Se a história é contada com excelência, o mesmo pode se dizer dos aspectos técnicos do filme. Os efeitos especiais seguem o mesmo grau de competência do filme anterior: as expressões faciais e trejeitos de cada macaco nos fazem esquecer de que estamos vendo apenas animações computadorizadas.

Confesso que em uma cena onde os olhos do protagonista são focalizados, tive dúvidas se aquilo era realmente uma animação. A trilha sonora também me chamou bastante atenção: ela mistura a grandeza orquestral comum em grandes filmes com momentos “experimento-sessentistas” da trilha do clássico de 68. Veja algumas cenas do original e preste atenção à trilha sonora. Depois, no cinema, compare com o novo. Vai ser uma experiência bastante interessante, te garanto.

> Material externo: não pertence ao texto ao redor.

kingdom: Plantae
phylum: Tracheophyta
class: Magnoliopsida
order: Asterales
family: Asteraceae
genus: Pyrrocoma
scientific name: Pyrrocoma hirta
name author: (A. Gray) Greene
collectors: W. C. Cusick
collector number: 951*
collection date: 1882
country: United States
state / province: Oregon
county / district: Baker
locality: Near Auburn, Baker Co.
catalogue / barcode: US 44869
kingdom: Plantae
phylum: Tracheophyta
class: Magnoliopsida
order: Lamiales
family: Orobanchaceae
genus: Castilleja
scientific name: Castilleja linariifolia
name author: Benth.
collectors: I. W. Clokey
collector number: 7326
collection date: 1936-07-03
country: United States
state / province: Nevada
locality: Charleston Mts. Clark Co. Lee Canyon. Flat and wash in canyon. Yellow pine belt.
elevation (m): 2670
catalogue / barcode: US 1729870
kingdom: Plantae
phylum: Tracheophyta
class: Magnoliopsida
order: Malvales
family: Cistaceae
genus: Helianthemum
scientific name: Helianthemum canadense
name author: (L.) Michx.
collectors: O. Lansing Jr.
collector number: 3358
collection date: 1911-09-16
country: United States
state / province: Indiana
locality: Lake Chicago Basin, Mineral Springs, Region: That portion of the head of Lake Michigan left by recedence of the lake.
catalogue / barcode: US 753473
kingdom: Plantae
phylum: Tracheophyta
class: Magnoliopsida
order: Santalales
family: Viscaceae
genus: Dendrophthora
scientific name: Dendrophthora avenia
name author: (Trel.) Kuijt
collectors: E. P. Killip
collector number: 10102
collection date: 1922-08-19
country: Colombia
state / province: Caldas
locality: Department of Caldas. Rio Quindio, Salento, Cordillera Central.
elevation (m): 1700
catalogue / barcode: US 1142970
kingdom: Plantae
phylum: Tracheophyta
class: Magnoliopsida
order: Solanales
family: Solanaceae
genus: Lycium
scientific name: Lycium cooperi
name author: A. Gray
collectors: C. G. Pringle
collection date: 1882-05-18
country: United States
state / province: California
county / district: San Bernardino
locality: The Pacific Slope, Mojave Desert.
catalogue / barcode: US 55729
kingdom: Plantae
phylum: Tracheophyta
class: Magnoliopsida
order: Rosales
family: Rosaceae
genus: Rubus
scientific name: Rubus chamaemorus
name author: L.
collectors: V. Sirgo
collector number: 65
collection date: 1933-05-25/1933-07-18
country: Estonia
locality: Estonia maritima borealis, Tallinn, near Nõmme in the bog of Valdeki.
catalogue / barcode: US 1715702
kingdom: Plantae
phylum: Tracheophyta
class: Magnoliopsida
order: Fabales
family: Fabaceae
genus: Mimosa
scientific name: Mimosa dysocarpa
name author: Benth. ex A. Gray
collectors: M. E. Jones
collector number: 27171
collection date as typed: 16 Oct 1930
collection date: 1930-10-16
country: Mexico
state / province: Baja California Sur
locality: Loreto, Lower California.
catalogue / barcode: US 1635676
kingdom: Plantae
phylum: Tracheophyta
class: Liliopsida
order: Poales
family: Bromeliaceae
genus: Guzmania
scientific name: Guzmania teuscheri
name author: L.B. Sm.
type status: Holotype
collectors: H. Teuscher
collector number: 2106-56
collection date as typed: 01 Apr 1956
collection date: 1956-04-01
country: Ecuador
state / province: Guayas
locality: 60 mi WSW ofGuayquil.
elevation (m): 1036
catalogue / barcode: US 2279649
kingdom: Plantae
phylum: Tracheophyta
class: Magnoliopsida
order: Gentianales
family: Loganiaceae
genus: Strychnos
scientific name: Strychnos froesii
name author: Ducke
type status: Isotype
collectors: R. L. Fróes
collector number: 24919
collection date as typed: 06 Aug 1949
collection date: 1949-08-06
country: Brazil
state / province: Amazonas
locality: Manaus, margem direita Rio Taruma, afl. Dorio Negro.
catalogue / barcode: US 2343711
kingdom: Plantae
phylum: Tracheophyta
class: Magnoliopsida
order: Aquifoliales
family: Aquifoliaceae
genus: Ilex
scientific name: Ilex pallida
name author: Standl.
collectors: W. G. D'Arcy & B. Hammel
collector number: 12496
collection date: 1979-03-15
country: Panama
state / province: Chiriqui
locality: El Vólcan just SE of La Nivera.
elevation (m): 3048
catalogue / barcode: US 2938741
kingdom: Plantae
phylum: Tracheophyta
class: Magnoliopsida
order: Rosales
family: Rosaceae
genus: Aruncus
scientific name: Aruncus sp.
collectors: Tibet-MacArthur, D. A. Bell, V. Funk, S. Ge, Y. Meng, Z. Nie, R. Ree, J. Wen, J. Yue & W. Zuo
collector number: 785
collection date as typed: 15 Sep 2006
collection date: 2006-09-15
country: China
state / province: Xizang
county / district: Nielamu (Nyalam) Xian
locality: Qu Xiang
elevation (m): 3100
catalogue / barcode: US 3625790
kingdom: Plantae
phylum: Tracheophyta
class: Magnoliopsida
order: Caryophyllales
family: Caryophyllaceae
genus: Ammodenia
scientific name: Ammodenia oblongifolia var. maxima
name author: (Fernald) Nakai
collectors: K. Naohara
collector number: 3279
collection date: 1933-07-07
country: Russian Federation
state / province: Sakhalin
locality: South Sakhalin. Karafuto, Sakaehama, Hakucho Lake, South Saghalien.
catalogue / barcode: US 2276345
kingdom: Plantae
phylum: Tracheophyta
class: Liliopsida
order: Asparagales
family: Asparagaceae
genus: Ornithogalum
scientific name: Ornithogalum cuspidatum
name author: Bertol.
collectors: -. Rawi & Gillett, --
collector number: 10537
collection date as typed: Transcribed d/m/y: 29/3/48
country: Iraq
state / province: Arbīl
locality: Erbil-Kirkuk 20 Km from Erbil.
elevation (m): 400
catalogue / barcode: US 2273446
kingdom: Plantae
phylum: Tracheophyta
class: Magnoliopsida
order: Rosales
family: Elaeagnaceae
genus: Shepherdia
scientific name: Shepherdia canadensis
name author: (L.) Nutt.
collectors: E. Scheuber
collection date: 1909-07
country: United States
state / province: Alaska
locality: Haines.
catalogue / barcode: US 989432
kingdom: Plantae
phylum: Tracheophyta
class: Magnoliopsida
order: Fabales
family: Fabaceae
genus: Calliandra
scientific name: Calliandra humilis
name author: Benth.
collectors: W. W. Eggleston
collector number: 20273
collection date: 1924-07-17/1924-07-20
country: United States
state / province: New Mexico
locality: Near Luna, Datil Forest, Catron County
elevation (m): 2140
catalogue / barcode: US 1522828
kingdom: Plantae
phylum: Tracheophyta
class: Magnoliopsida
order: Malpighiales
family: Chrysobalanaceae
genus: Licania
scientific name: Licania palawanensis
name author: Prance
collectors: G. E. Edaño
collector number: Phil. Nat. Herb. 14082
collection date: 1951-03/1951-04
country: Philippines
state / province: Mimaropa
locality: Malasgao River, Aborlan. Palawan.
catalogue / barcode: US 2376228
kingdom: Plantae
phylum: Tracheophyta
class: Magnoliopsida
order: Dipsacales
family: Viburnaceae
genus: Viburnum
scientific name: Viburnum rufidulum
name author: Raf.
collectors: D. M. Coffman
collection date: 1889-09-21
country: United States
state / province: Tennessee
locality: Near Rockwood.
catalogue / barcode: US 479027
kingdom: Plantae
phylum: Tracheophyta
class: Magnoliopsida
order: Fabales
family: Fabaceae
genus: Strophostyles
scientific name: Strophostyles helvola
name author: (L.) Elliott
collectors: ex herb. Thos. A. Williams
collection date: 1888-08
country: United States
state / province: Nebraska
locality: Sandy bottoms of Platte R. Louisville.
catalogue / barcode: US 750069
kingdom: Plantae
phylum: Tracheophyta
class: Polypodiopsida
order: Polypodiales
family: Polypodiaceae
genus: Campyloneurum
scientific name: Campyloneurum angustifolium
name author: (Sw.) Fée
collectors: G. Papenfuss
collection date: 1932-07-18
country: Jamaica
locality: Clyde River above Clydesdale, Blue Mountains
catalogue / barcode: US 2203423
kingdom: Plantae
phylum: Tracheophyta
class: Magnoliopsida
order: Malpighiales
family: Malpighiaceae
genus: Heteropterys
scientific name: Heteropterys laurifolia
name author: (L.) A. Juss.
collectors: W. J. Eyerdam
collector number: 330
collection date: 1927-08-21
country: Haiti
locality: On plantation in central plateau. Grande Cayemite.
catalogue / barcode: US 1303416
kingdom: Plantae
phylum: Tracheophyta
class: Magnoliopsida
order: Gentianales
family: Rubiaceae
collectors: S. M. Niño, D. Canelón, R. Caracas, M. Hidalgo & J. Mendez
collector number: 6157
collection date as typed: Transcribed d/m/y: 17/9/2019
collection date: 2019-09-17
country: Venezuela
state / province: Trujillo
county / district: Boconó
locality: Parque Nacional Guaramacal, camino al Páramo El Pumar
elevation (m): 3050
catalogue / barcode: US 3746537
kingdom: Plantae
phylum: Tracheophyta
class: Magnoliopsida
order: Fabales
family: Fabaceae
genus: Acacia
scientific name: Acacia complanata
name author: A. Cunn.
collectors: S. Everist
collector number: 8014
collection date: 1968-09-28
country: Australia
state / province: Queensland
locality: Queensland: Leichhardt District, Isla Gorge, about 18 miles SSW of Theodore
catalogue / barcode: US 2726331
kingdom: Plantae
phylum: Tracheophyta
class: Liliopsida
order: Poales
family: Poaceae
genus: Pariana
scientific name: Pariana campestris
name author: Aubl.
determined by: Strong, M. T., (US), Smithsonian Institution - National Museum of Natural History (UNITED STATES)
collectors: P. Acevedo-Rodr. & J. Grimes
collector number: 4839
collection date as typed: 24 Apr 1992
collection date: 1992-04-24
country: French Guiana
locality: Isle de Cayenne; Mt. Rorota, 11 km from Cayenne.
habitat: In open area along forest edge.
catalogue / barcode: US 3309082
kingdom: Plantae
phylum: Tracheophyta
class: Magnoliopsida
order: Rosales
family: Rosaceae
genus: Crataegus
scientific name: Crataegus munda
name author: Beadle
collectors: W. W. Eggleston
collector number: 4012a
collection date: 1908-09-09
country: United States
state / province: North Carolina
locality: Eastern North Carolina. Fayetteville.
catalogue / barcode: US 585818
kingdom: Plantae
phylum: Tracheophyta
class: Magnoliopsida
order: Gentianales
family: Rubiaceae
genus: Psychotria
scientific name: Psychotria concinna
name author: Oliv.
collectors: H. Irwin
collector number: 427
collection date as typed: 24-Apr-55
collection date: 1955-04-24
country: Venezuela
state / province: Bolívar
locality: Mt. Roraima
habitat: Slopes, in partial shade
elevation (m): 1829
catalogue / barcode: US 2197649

E o 3d? Vejam só, temos um filme que foi pensado para a tecnologia e ela  – aqui – funciona muito bem, não incomoda e em nenhum momento é cansativa. Diferente da maioria dos filmes atuais, o 3D agrega ao filme e vale mesmo pra quem (me incluo) torce o nariz para a tecnologia.

Pra quem gosta de cenas grandiosas de ação, temos um prato cheio em forma de um final apoteótico, um clímax de torcer os pulmões. Isso depois de testemunharmos as idas e vindas, o pior e o melhor da natureza de cada um daqueles personagens.

Defeitos?

Muito poucos, se é que existem. Planeta dos Macacos: O Confronto é um grande exemplo de como tecnologia e ficção podem parir um grande exemplar da sétima arte. Em suma, o novo Planeta dos Macacos é isso: um “baita” dum filme bom. Aliás, ele só tem um “defeito”. Como em todo filme de “meio de trilogia”, os créditos sobem e nos deixam com aquela sensação de “quero mais”. Nesse caso, ela se materializa em uma certeza: o pior ainda está por vir. E está mesmo.

Como os macacos finalmente irão subjulgar a raça humana? Como será o processo de organização da sociedade símia – militar, científica e religiosamente falando? Será que eles vão recrutar mais macacos de outras “comunidades”?

As repostas a algumas dessas perguntas devem vir no próximo filme. Por ora, nos basta o deleite desta excelente segunda parte. Mas que o terceiro não tarde, pois estou ansioso desde já.